__Polecenie__. Przepisz wiernie fragment tekstu o pytaniu z wiecu w Goleniowie, począwszy od słów „- W marcu 1941” aż do słów „wprowadziła w zakłopotanie.” włącznie.

Padło jedno pytanie. Wprawił Nawrockiego w zakłopotanie
Pytanie o powrót symbolu Czerwonego Krzyża na karetki pogotowia wywołało ogromne poruszenie na wiecu Karola Nawrockiego w Goleniowie. Ale kandydata PiS ewidentnie wprawił w zakłopotanie. - Nie wiem - stwierdził i zmienił temat.
- W marcu 1941 roku powstało Nord SS i znak krzyża sześcioramiennego. Ten sam znak jest na karetkach pogotowia. Kiedy będzie zniesiony? - zapytał na sobotnim wiecu Karola Nawrockiego jeden z mieszkańców Goleniowa. Mężczyzna domaga się przywrócenia symbolu Czerwonego Krzyża na białym tle i zapytał, kiedy do tego dojdzie.
Pytanie o krzyż poruszyło publiczność
Pytanie starszego mężczyzny o zmianę symbolu na karetkach pogotowia na symbol Czerwonego Krzyża wywołało ogromne poruszenie i aplauz na sali. "Brawo" - zaczęli natychmiast skandować sympatycy kandydata PiS, wymachując chorągiewkami i klaszcząc. Jednak Nawrockiego cała sytuacja ewidentnie wprowadziła w zakłopotanie.
- Jeśli pan to tak dokładnie przeanalizował, to z całą pewnością powinno to nastąpić, ale kiedy? Nie jestem w stanie panu tego powiedzieć - odpowiedział.

__Dane wejściowe__.
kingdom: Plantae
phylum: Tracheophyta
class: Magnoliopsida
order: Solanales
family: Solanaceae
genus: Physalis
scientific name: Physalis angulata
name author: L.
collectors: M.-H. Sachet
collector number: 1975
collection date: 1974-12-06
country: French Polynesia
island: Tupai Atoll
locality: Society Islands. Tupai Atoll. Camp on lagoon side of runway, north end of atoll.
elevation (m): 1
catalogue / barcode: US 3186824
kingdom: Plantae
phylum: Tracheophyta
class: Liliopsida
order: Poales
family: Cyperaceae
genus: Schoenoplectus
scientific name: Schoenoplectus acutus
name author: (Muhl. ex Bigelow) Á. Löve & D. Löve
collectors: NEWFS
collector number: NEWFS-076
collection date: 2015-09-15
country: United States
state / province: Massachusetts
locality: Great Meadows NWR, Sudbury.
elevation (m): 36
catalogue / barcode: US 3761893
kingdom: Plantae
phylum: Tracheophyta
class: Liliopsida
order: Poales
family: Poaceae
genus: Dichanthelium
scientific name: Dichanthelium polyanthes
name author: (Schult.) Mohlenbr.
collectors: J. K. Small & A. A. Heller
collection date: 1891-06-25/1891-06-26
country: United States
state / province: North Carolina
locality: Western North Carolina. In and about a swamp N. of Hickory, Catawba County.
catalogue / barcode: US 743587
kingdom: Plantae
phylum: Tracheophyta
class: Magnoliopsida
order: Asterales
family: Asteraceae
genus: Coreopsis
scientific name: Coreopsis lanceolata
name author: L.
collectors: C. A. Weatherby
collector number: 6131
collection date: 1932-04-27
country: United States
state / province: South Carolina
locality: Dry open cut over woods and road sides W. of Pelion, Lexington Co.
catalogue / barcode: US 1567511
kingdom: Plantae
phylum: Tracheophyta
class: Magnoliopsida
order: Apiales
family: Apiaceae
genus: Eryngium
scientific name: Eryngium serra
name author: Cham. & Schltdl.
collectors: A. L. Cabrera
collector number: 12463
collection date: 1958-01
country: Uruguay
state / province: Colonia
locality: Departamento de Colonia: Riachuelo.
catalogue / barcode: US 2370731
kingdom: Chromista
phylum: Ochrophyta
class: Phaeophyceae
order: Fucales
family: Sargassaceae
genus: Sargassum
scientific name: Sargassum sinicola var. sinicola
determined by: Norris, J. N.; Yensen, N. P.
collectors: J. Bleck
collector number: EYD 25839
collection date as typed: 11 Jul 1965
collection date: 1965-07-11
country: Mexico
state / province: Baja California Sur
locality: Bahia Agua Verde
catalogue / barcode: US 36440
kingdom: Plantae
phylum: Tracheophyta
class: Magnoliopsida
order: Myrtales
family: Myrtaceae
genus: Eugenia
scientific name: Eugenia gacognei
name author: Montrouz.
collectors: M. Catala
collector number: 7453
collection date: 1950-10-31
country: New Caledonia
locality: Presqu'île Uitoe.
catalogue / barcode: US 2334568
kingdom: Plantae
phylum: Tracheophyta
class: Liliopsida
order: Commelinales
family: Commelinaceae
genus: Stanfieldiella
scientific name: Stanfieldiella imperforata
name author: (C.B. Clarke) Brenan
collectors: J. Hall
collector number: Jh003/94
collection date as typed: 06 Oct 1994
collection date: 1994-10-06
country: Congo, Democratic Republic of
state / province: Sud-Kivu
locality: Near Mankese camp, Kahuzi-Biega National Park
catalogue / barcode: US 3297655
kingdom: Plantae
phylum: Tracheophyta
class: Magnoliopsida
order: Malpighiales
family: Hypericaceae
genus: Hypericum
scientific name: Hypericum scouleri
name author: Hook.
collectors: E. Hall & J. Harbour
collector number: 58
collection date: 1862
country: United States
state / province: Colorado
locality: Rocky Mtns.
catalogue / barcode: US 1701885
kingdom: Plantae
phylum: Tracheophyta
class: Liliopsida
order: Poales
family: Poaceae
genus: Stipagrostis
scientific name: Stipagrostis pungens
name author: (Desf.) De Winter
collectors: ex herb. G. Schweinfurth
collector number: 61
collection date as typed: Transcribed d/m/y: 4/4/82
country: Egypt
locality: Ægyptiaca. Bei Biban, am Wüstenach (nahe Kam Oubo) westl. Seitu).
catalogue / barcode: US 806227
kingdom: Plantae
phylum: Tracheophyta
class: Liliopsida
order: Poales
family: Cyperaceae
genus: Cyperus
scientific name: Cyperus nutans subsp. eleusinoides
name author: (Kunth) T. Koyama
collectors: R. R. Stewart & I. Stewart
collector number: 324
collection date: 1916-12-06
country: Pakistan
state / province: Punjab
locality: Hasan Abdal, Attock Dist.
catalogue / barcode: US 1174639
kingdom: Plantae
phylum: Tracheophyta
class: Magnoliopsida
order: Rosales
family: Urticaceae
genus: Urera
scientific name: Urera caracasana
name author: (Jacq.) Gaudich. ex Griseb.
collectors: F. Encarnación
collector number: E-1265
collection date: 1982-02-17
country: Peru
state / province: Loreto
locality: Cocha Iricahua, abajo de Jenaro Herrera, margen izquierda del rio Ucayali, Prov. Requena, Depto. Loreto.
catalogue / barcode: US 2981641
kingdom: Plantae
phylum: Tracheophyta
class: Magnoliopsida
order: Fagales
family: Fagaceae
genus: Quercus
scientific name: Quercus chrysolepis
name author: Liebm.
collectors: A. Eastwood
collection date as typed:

__Wynik zadania__.
- W marcu 1941 roku powstało Nord SS i znak krzyża sześcioramiennego. Ten sam znak jest na karetkach pogotowia. Kiedy będzie zniesiony? - zapytał na sobotnim wiecu Karola Nawrockiego jeden z mieszkańców Goleniowa. Mężczyzna domaga się przywrócenia symbolu Czerwonego Krzyża na białym tle i zapytał, kiedy do tego dojdzie.
Pytanie o krzyż poruszyło publiczność
Pytanie starszego mężczyzny o zmianę symbolu na karetkach pogotowia na symbol Czerwonego Krzyża wywołało ogromne poruszenie i aplauz na sali. "Brawo" - zaczęli natychmiast skandować sympatycy kandydata PiS, wymachując chorągiewkami i klaszcząc. Jednak Nawrockiego cała sytuacja ewidentnie wprowadziła w zakłopotanie.